Searching for the Mugger Man
I’m looking for someone who has haunted me for a long time. This is a tale that reaches far back into my history; a presence that I have noticed ever since I took the questionable decision to partake in a race in my socks at a year 6 disco. Thinking that my trainers, which had proven so useful on the dancefloor, would slow me down, I discarded them and sprinted freely into the darkness in my socks. When I returned to where the race had commenced, one lonely trainer remained. I might have won the race, but I had lost a trainer. In truth, I had lost both the race and the trainer. This mysterious man had entered my life and taken my precious shoe, and in doing so, had placed a blossoming adolescent reputation on the line.
Somehow, I made it through the night relatively unscathed, as previous balance and symmetry transformed into something more abstract. But despite the facade of joy I had painted across my face, the truth was I now knew that someone lurked in the dark, in the bushes: ready to strike when my back was turned to take what was mine.
For the next few years he never strayed too far from me. Sometimes he would take a jumper I might have momentarily put aside at a party, on another occasion it would be a shirt. One time he even had the sheer ignorance to come into my school and take my P.E bag that I had mistakenly left behind in the canteen at lunch. It made for an ungraceful games lesson. Mine was a fearful existence. Where could I be safe? I faced every day with the lingering feeling that whenever my guard slipped, if I showed the merest hint of complacency he would seize upon it and make me pay. He truly was a magnificently efficient bastard. If I possessed a hat that he hadn’t stolen, I would have even been tempted to tip it to him, such was his professionalism.
I entered the wide world of University. Surely now I might be left alone. No longer a child in the eyes of the law, and a man who deserves some respect. Besides I saw safety in the swelling ranks of a friendly student population, who would surely notice and act as a deterrent if I did happen to be spotted drunk and vulnerable. As term began I realised that I should put those hopeful thoughts to bed. Wearing a raincoat to the student union because of torrential rain I was faced with an endless queue to the cloakroom and so I placed my beloved mac behind a sofa. It would have been too hot to wear it, after all. I bopped the night away, without the slightest thought that he could disturb my joyous disposition. Of course I returned to grab my coat and it had gone. He had struck, and my secure world was once again exposed as a deluded sham.

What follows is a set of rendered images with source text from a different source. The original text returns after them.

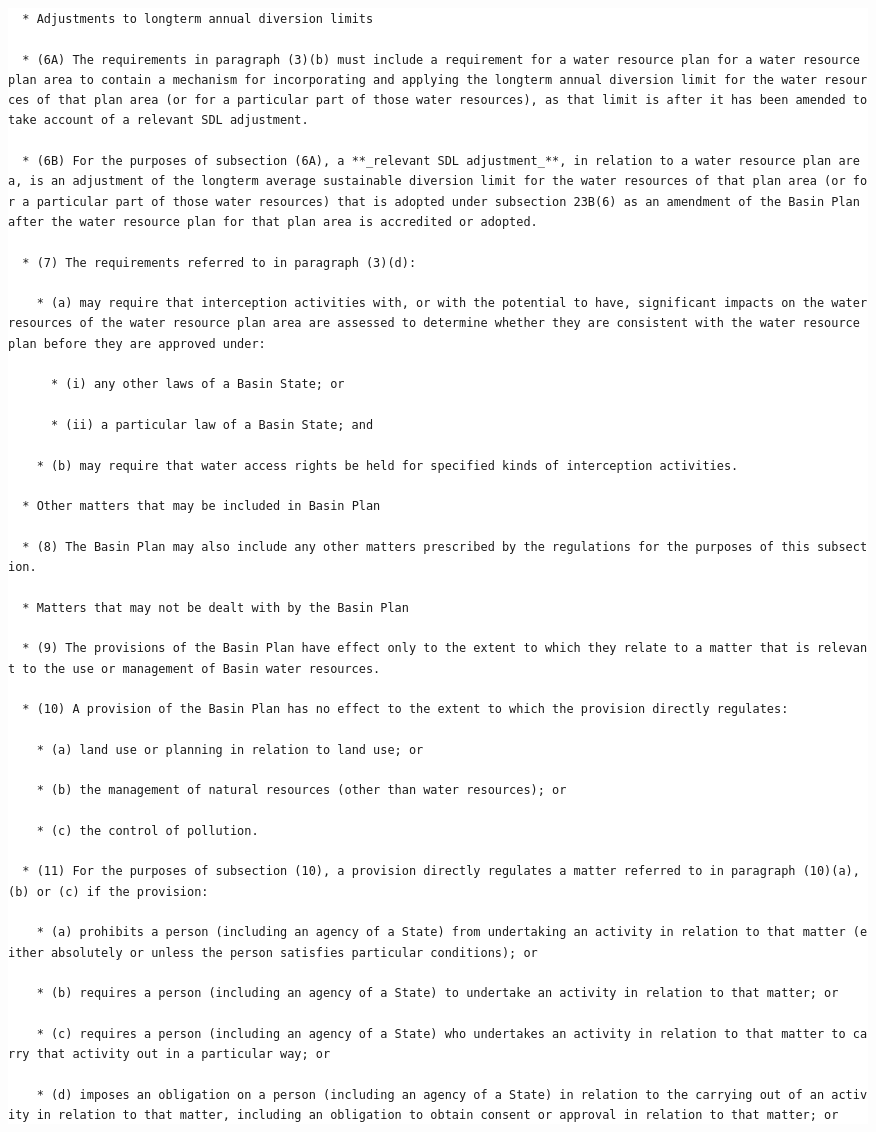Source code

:       * Adjustments to longterm annual diversion limits

      * (6A) The requirements in paragraph (3)(b) must include a requirement for a water resource plan for a water resource plan area to contain a mechanism for incorporating and applying the longterm annual diversion limit for the water resources of that plan area (or for a particular part of those water resources), as that limit is after it has been amended to take account of a relevant SDL adjustment.

      * (6B) For the purposes of subsection (6A), a **_relevant SDL adjustment_**, in relation to a water resource plan area, is an adjustment of the longterm average sustainable diversion limit for the water resources of that plan area (or for a particular part of those water resources) that is adopted under subsection 23B(6) as an amendment of the Basin Plan after the water resource plan for that plan area is accredited or adopted.

      * (7) The requirements referred to in paragraph (3)(d):

        * (a) may require that interception activities with, or with the potential to have, significant impacts on the water resources of the water resource plan area are assessed to determine whether they are consistent with the water resource plan before they are approved under:

          * (i) any other laws of a Basin State; or

          * (ii) a particular law of a Basin State; and

        * (b) may require that water access rights be held for specified kinds of interception activities.

      * Other matters that may be included in Basin Plan

      * (8) The Basin Plan may also include any other matters prescribed by the regulations for the purposes of this subsection.

      * Matters that may not be dealt with by the Basin Plan

      * (9) The provisions of the Basin Plan have effect only to the extent to which they relate to a matter that is relevant to the use or management of Basin water resources.

      * (10) A provision of the Basin Plan has no effect to the extent to which the provision directly regulates:

        * (a) land use or planning in relation to land use; or

        * (b) the management of natural resources (other than water resources); or

        * (c) the control of pollution.

      * (11) For the purposes of subsection (10), a provision directly regulates a matter referred to in paragraph (10)(a), (b) or (c) if the provision:

        * (a) prohibits a person (including an agency of a State) from undertaking an activity in relation to that matter (either absolutely or unless the person satisfies particular conditions); or

        * (b) requires a person (including an agency of a State) to undertake an activity in relation to that matter; or

        * (c) requires a person (including an agency of a State) who undertakes an activity in relation to that matter to carry that activity out in a particular way; or

        * (d) imposes an obligation on a person (including an agency of a State) in relation to the carrying out of an activity in relation to that matter, including an obligation to obtain consent or approval in relation to that matter; or
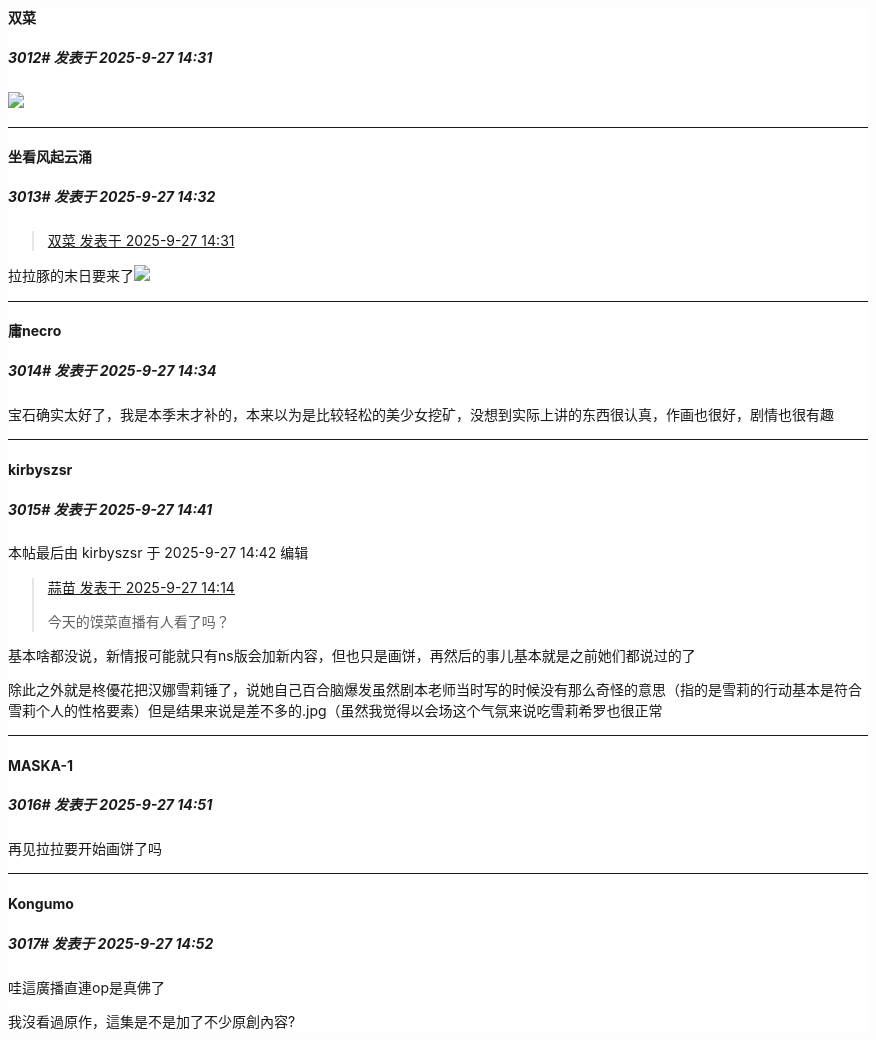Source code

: ####  双菜  
##### 3012#       发表于 2025-9-27 14:31

<img src="https://p.sda1.dev/27/e0bb29cfaaaa6e5da1ed3ec5af3f840d/image.jpg" referrerpolicy="no-referrer">

*****

####  坐看风起云涌  
##### 3013#       发表于 2025-9-27 14:32

<blockquote><a href="httphttps://stage1st.com/2b/forum.php?mod=redirect&amp;goto=findpost&amp;pid=68496185&amp;ptid=2262312" target="_blank">双菜 发表于 2025-9-27 14:31</a></blockquote>
拉拉豚的末日要来了<img src="https://static.stage1st.com/image/smiley/face2017/037.png" referrerpolicy="no-referrer">


*****

####  庸necro  
##### 3014#       发表于 2025-9-27 14:34

宝石确实太好了，我是本季末才补的，本来以为是比较轻松的美少女挖矿，没想到实际上讲的东西很认真，作画也很好，剧情也很有趣


*****

####  kirbyszsr  
##### 3015#       发表于 2025-9-27 14:41

 本帖最后由 kirbyszsr 于 2025-9-27 14:42 编辑 
<blockquote><a href="httphttps://stage1st.com/2b/forum.php?mod=redirect&amp;goto=findpost&amp;pid=68496132&amp;ptid=2262312" target="_blank">蒜苗 发表于 2025-9-27 14:14</a>

今天的馍菜直播有人看了吗？</blockquote>
基本啥都没说，新情报可能就只有ns版会加新内容，但也只是画饼，再然后的事儿基本就是之前她们都说过的了

除此之外就是柊優花把汉娜雪莉锤了，说她自己百合脑爆发虽然剧本老师当时写的时候没有那么奇怪的意思（指的是雪莉的行动基本是符合雪莉个人的性格要素）但是结果来说是差不多的.jpg（虽然我觉得以会场这个气氛来说吃雪莉希罗也很正常


*****

####  MASKA-1  
##### 3016#       发表于 2025-9-27 14:51

再见拉拉要开始画饼了吗

*****

####  Kongumo  
##### 3017#       发表于 2025-9-27 14:52

哇這廣播直連op是真佛了

我沒看過原作，這集是不是加了不少原創內容?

I travelled abroad. How could he know where I was headed? Actually, how could he even fit all the possessions of mine he had collected over the years into the strict baggage allowances that easy-jet so adamantly stipulate? No I was surely safe from his clutches overseas. Myself and some friends went to a music festival. Suddenly my friend’s hat disappeared from his head as he revelled in the crowd. It couldn’t be, I winced, as a sinking mixture of anger and guilt began to consume me. He would even target my friends? We searched for it. Shoulders were eagerly mounted in the hopeful wish that we might see the hat in the crowd and finally confront the swine who had now surmised so much courage he would even take the hat off a head. But phwoosh, just like that, he had gone. And my friend’s naked cold head would be a haunting reminder of the damage he had done.
His confidence had evidently grown. Now it seemed that anybody I was close to was at risk. Perhaps, I thought, refraining from going out would temper his activity, throw him off my scent. But harrowing tales came back to me. My friend had her purse pinched from her coat. She told me it had contained no money. I was trying to get inside his psyche, but his motives eluded me. What sinister plans did he have for her European Health Insurance Card? And her Nectar Card? Would he be found with a smug look of satisfaction on his face at the tills of Sainsbury? She had spent a while saving up those points. A cruel blow. A week later, she put her coat down for a few moments, only for him to swoop in and saunter out in an impressive act of opportunism. It now appeared size or form did not even enter his robbing equation; when opportunity arose it was instantly seized. With motives beyond rational human understanding, I was left in a state of paranoid bewilderment.
Like most, I have a breaking point. And with the inescapable feeling that I might have brought this plague upon my friends, I am driven to search. Maybe you have seen him. He’s the one leaving the club early wearing two coats that probably don’t quite fit. Or three jumpers. Or rapturously throwing cash in the air as he empties the money from the multiple wallets he has managed to lay his hands on. He’s a monster in his comfort zone who has forced me out of mine. But for too long have I been haunted and terrorised. The hunted must become the hunter.